Pocos jóvenes católicos, muy pocos, son los que asisten a Misa con frecuencia los días de semana. Aunque hay algunas situaciones notables -como las que se aprecian en ciertos campus universitarios en los que cientos de estudiantes participan cada día de las liturgias- el panorama en muchas parroquias es desolador.
Mis dos experiencias más recientes han tenido lugar un martes en Vitacura -dos personas menores de 30 años de entre casi 100- y en los Carmelitas de Viña, un viernes, con cero presencia juvenil. Incluso los domingos, el panorama no es mucho mejor.

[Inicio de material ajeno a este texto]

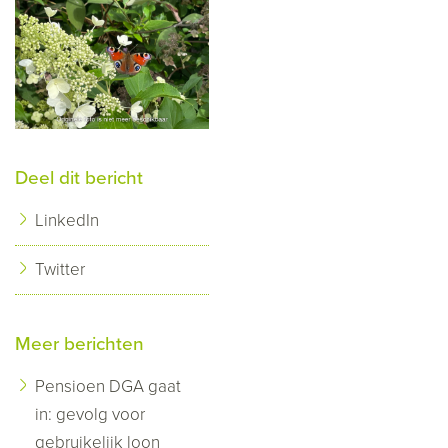
Deel dit bericht
LinkedIn
Twitter
Meer berichten
Pensioen DGA gaat
in: gevolg voor
gebruikelijk loon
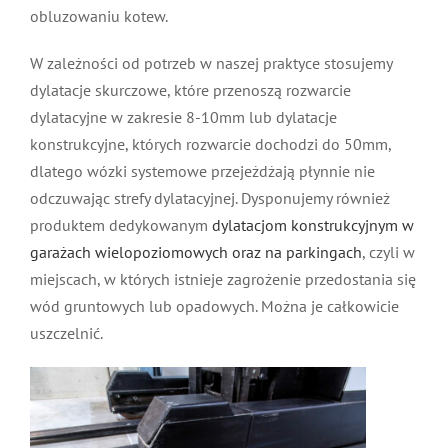
obluzowaniu kotew.
W zależności od potrzeb w naszej praktyce stosujemy
dylatacje skurczowe, które przenoszą rozwarcie
dylatacyjne w zakresie 8-10mm lub dylatacje
konstrukcyjne, których rozwarcie dochodzi do 50mm,
dlatego wózki systemowe przejeżdżają płynnie nie
odczuwając strefy dylatacyjnej. Dysponujemy również
produktem dedykowanym
dylatacjom konstrukcyjnym w
garażach wielopoziomowych oraz na parkingach
, czyli w
miejscach, w których istnieje zagrożenie przedostania się
wód gruntowych lub opadowych. Można je całkowicie
uszczelnić.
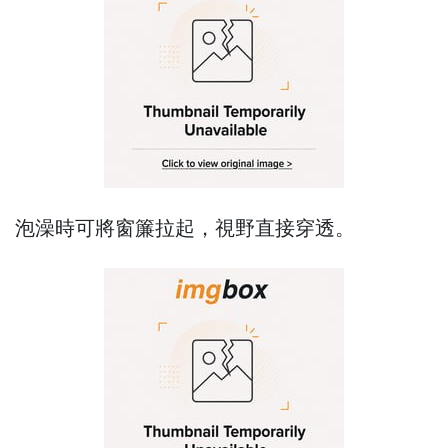
泡澡時可將窗簾拉起，視野直接穿透。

Todo un síntoma de algo que no es nuevo, que no es desconocido, pero que ciertamente es un fenómeno que viene acentuándose desde hace ya 50 años y, muy aceleradamente, desde hace 10. Así lo comprueban los últimos censos, así lo ratificó, dramáticamente, la escasa presencia juvenil en Maipú durante el encuentro con el Papa Francisco.
Veinte años atrás, al comenzar cada clase con un Avemaría o un Padrenuestro, casi el 100% de los alumnos se ponía de pie y efectivamente, rezaba. Hoy, ese porcentaje se ha reducido a un 20 o 25%, contrastado con una gran mayoría que permanece sentada, indiferente.

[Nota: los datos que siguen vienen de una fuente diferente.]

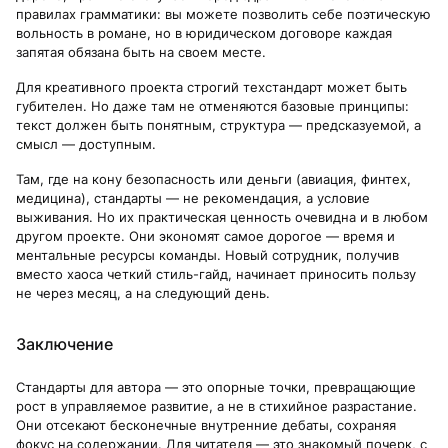
правилах грамматики: вы можете позволить себе поэтическую
вольность в романе, но в юридическом договоре каждая
запятая обязана быть на своем месте.
Для креативного проекта строгий техстандарт может быть
губителен. Но даже там не отменяются базовые принципы:
текст должен быть понятным, структура — предсказуемой, а
смысл — доступным.
Там, где на кону безопасность или деньги (авиация, финтех,
медицина), стандарты — не рекомендация, а условие
выживания. Но их практическая ценность очевидна и в любом
другом проекте. Они экономят самое дорогое — время и
ментальные ресурсы команды. Новый сотрудник, получив
вместо хаоса четкий стиль-гайд, начинает приносить пользу
не через месяц, а на следующий день.
Заключение
Стандарты для автора — это опорные точки, превращающие
рост в управляемое развитие, а не в стихийное разрастание.
Они отсекают бесконечные внутренние дебаты, сохраняя
фокус на содержании. Для читателя — это знакомый почерк, с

Indiferencia: ésa es la actitud de grandes números de jóvenes. Por cierto, hay pequeñas minorías agresivas y vociferantes contra la fe, pero a la inmensa mayoría el tema ¡el tema, Dios! no les va ni les viene.
Sin duda alguna, la disolución de la familia chilena está contribuyendo decisivamente a ese alejamiento casi inconsciente de Dios. Padres y madres que no viven juntos, hermanos que no existen debido a la proliferación del hijo único; en fin, enseñanza escolar en tantos colegios que a lo más ofrece gotitas insípidas de espiritualidad romántica y filantrópica. Con esos ingredientes, la tormenta es perfecta.

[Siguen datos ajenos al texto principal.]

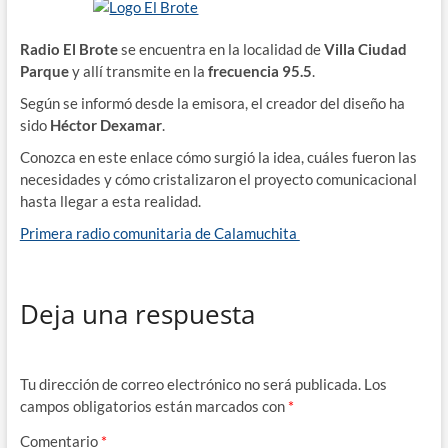
Radio El Brote
se encuentra en la localidad de
Villa Ciudad
Parque
y allí transmite en la
frecuencia 95.5
.
Según se informó desde la emisora, el creador del diseño ha
sido
Héctor Dexamar
.
Conozca en este enlace cómo surgió la idea, cuáles fueron las
necesidades y cómo cristalizaron el proyecto comunicacional
hasta llegar a esta realidad.
Primera radio comunitaria de Calamuchita
Deja una respuesta
Tu dirección de correo electrónico no será publicada.
Los
campos obligatorios están marcados con
*
Comentario
*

Si, más encima, algunos supuestos líderes juveniles vienen hace años predicando que a las nuevas generaciones no se les puede exigir esto o aquello (póngale condón y foméntese el feminismo radical, entonces) obviamente son multitudes las que se dejan llevar por una religión de precios bajos, en liquidación, que a nada conduce sino al desprecio de quienes la predican y al rápido abandono por parte de quienes «la practican», al comprobar que malvivir así es muy poco atractivo, que es una lata y un desastre. Linda tu religión, pero falsa.
Para los adultos, no cabe más que revitalizar tres actitudes que puedan resultar alentadoras para las generaciones más jóvenes.
En primer lugar, la dedicación de tiempo efectivo, para oír y hablar con ellos; a continuación, la valentía para explicarles la fe y la vida cristiana tal como viene siendo hace 20 siglos: en todo, un sí que sea sí, y un no que sea no; y, finalmente, la insistencia de que el camino es largo pero andadero, que la propia vida adulta no es un ejemplo inmaculado, sino sólo un afán renovado por seguir adelante, hacia Dios.
Paciencia, mucha paciencia, para hablar y para rezar.